Some people believe we have made tremendous progress. For example, 36.4 percent of white students had completed high school or higher in 1950, compared with only 13.7 percent of blacks. Fast-forward to 2017: 94.1 percent of whites, 88.1 percent of blacks, 70.5 percent of Hispanics and 90.9 percent of Asians have completed high school or higher. More students who qualify for the National Lunch Program are going to and through college at a higher rate than they did in earlier decades. Many of them work in private- and public-sector jobs from which they would have been barred because of their race or gender in 1954.

However, challenges still abound. According to results from the National Assessment of Educational Progress, also known as the Nation’s Report Card, our students are not doing well. In 2017, our nation’s fourth-graders did not score proficiently — their average reading score was 222 out of 500 points, and 240 out of 500 points for mathematics. To be considered proficient in reading, a student must score at least 238, and for math, at least 249. America’s eighth-graders did not fare well either, although states such as Arizona, Florida and Virginia are plowing ahead.

Issues other than test scores also negatively impact our schools. Bullying, the school-to-prison pipeline, teacher absenteeism and funding disparities are a few examples.

With these factors in play, we ask one question: Why does Brown still matter to us today?
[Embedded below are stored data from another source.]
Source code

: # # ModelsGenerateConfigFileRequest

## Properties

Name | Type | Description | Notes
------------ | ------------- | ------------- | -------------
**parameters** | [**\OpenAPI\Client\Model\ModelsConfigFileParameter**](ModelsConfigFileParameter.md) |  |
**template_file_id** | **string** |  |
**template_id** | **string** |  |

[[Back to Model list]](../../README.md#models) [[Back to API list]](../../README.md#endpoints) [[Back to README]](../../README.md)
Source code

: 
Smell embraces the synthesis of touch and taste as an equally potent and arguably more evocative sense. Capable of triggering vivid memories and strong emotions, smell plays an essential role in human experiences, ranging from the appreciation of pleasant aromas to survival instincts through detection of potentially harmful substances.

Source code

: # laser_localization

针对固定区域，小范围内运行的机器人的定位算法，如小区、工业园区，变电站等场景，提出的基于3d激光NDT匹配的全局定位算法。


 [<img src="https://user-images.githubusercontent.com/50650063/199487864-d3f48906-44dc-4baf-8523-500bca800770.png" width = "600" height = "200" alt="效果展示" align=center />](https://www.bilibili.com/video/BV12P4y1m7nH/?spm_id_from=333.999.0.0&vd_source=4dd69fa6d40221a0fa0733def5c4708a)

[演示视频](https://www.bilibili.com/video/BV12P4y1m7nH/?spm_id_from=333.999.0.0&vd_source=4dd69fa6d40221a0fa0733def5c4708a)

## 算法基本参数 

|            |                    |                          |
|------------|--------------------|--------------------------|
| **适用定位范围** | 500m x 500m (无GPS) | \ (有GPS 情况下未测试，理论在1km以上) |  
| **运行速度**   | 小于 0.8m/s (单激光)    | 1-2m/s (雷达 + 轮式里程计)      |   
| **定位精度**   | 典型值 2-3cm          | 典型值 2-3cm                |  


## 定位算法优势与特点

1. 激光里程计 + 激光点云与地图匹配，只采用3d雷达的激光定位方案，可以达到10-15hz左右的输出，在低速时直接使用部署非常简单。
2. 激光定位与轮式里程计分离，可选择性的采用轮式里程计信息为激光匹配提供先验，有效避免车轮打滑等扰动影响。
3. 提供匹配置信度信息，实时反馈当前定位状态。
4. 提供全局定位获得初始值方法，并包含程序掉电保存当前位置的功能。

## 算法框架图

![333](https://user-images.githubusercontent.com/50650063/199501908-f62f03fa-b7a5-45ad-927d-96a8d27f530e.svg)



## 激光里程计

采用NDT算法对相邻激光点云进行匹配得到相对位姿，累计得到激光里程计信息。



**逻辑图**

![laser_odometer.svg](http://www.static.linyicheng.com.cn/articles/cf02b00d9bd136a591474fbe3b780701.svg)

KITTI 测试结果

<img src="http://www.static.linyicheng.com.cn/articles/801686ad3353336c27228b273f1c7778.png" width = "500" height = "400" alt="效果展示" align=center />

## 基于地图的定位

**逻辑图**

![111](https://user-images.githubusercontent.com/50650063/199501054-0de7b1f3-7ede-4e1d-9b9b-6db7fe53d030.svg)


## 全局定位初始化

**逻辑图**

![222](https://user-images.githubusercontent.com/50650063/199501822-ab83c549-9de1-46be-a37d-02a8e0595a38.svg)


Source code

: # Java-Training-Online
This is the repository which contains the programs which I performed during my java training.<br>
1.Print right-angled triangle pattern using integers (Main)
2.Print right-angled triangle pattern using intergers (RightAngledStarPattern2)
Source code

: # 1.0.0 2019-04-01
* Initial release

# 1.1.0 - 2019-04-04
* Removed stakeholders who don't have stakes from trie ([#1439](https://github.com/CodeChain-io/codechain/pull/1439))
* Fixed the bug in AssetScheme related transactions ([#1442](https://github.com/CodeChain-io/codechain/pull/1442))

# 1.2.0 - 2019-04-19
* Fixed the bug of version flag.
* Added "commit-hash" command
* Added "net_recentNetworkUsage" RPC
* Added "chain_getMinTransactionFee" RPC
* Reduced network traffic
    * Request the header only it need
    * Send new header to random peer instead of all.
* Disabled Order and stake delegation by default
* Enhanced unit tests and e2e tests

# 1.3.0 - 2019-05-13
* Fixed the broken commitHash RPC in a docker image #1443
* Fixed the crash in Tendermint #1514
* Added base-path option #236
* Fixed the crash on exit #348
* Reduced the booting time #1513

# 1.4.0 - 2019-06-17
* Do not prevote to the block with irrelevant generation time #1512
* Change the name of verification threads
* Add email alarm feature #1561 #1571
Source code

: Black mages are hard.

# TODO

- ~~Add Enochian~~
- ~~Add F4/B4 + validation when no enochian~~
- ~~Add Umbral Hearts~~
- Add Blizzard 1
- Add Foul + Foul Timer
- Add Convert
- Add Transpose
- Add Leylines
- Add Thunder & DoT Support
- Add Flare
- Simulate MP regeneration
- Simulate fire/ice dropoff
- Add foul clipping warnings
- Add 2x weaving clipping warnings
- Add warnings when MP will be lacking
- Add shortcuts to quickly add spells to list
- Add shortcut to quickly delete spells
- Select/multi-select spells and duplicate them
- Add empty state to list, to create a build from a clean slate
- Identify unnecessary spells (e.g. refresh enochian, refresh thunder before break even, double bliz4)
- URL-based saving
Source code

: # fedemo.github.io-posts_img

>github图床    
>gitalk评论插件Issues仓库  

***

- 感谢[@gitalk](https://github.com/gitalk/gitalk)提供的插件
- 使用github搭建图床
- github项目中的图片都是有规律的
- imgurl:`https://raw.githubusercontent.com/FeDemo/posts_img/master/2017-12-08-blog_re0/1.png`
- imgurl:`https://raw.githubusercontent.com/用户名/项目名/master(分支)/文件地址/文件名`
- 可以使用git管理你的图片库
To address the 65th anniversary of the landmark decision, The Brown Foundation for Educational Equity, Excellence and Research, in partnership with The Thurgood Marshall College FundThe Walton Family Foundation and The 74, will host an event on Tuesday, Sept. 17, at 12:00 p.m. ET at The Gallup Building in Washington, D.C. To help us understand what occurred 65 years ago — and what has happened since — we have two people who were on the ground level when Brown was decided.

Cheryl Brown Henderson is one of three daughters of the late Rev. Oliver L. Brown, who, in the fall of 1950, filed a lawsuit with 12 other parents on behalf of their children against the Topeka Board of Education in Kansas. Their case was joined with cases from Delaware, South Carolina, Virginia and Washington, D.C., and became Brown v. Board of Education. Brown Henderson will discuss her book, Recovering Untold Stories: An Enduring Legacy of the Brown v. Board of Education Decision. It is a collection of essays from the plaintiffs and descendants of plaintiffs.

She will be joined by John Stokes, a student plaintiff in the Virginia desegregation case. He grew up in the Jim Crow South and attended Robert Russa Moton High School, a segregated school for African Americans located in Prince Edward County. Recognizing the inequalities he and his classmates faced, Stokes, Barbara Johns and others staged a walkout and refused to return to class until their school was rebuilt. He chronicles this story in a book titled The Strike.

The Tuesday panel will also include Philippa Smithey, national director of the Children’s Defense Fund, and Alonzo Smith, professor of history at Montgomery College.

It is important to have conversations about the reality of the world we live in now — and decades before — to ensure knowledge and history are passed along to new generations. This is particularly important when education, public policy and opportunity are part of it. Without conversations of this nature, we may repeat the problems of the past and bypass the new roads ahead.

Gerard Robinson is the executive director of the Center for Advancing Opportunity.

Marcus Lowery is the administrative coordinator for the Center for Advancing Opportunity and a graduate of Virginia State University.

Disclosure: The Walton Family Foundation provides financial support to The 74.